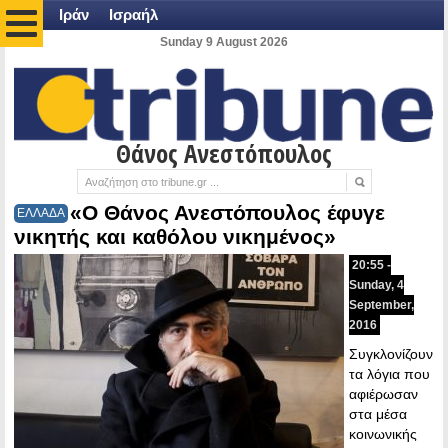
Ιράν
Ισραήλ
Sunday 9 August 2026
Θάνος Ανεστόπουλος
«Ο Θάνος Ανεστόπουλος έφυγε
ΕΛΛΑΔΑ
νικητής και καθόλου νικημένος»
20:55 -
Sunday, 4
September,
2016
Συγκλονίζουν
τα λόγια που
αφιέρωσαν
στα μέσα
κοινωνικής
━━━━━━
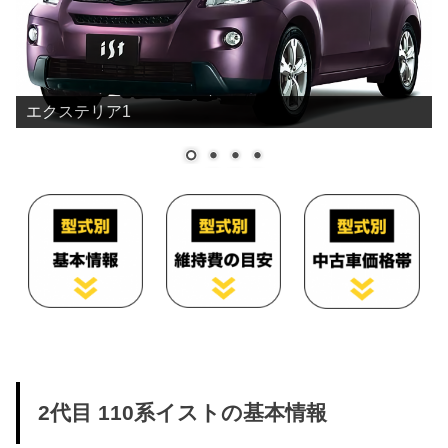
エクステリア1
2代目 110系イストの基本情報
━━━━━━
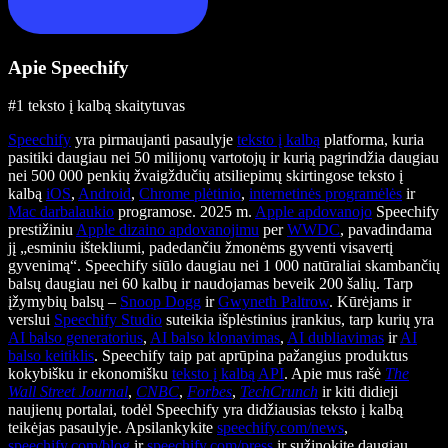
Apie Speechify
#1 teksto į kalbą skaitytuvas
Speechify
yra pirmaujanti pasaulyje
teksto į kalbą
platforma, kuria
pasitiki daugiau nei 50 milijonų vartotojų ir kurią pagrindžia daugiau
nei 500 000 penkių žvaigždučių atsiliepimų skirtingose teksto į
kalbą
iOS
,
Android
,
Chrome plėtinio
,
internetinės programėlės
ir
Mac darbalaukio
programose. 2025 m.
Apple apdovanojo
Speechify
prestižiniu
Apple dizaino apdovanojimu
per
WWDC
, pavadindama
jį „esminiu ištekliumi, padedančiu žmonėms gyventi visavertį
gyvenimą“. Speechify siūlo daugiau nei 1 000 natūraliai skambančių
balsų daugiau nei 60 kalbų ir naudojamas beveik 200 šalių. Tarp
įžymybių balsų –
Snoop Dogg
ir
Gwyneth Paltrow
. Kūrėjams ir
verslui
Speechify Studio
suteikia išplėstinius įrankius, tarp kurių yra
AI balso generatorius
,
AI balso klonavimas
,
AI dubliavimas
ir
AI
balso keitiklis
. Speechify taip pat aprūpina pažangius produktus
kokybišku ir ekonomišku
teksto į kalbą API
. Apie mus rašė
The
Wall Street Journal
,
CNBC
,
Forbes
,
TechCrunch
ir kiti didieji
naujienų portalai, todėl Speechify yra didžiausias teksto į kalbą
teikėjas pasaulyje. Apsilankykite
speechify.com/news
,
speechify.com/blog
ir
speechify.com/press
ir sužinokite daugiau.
━━━━━━
Please gather every line in the entries above that contains the string "kalbą". Letter case matters.

> Finished task
#1 teksto į kalbą skaitytuvas
teksto į kalbą
kalbą
teksto į kalbą API
naujienų portalai, todėl Speechify yra didžiausias teksto į kalbą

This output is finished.